**INSTRUCTIONS TO FOLLOW**
Repeat the text of every item below word for word, leaving out the pictures.

Data visualization images:
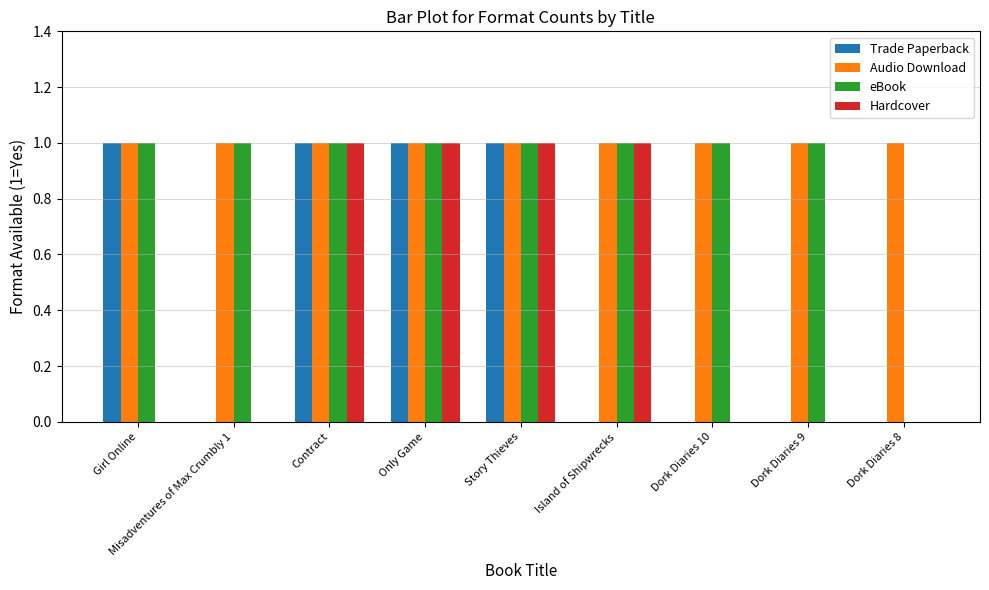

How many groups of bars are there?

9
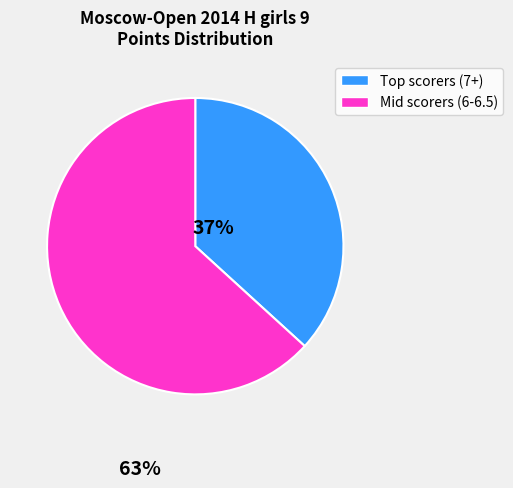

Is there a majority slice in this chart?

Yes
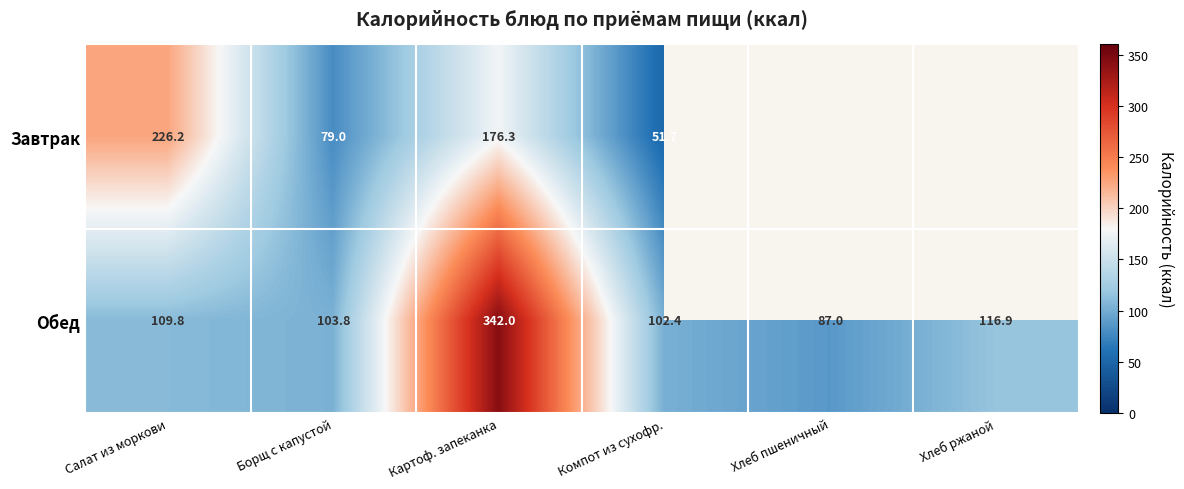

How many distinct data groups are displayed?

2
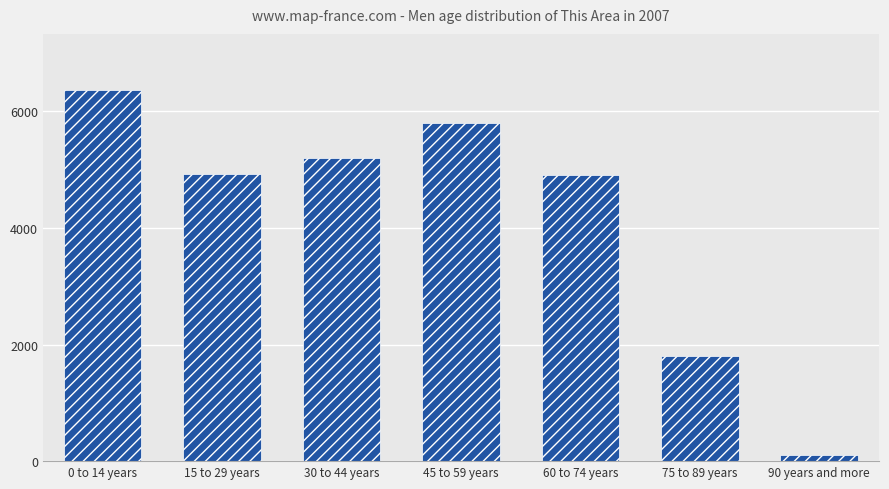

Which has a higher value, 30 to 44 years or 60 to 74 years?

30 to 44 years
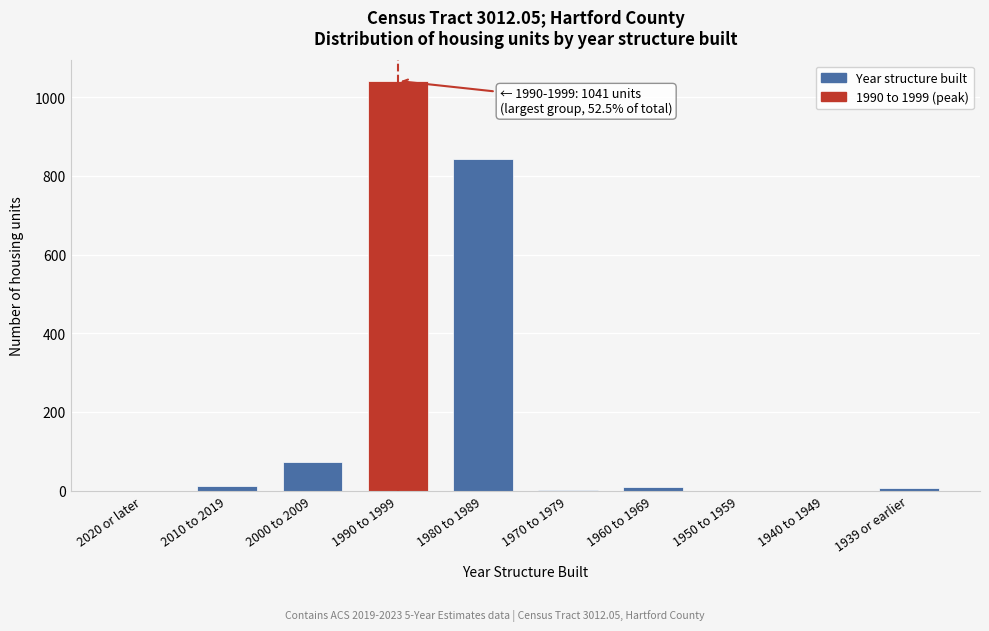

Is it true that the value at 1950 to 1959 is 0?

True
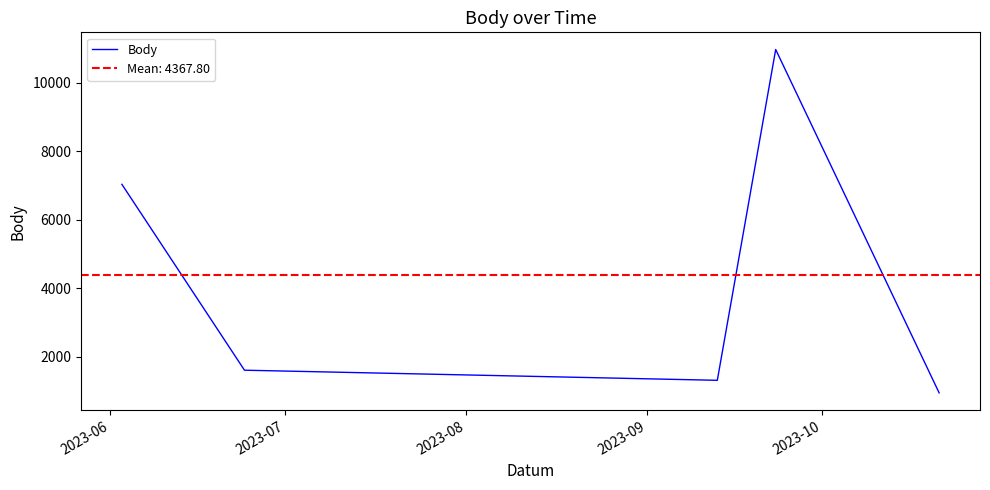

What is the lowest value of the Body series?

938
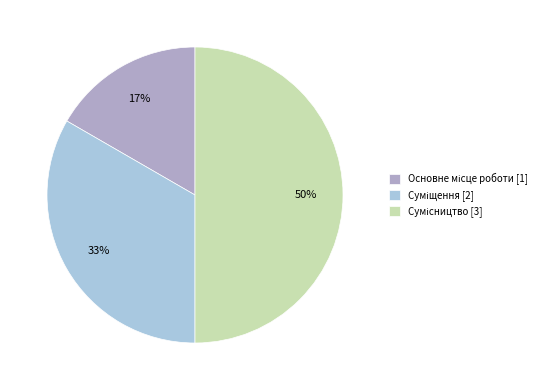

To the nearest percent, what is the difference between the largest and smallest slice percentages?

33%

**FINISHED TASK**
How many groups of bars are there?

9

Is there a majority slice in this chart?

Yes

How many distinct data groups are displayed?

2

Which has a higher value, 30 to 44 years or 60 to 74 years?

30 to 44 years

Is it true that the value at 1950 to 1959 is 0?

True

What is the lowest value of the Body series?

938

To the nearest percent, what is the difference between the largest and smallest slice percentages?

33%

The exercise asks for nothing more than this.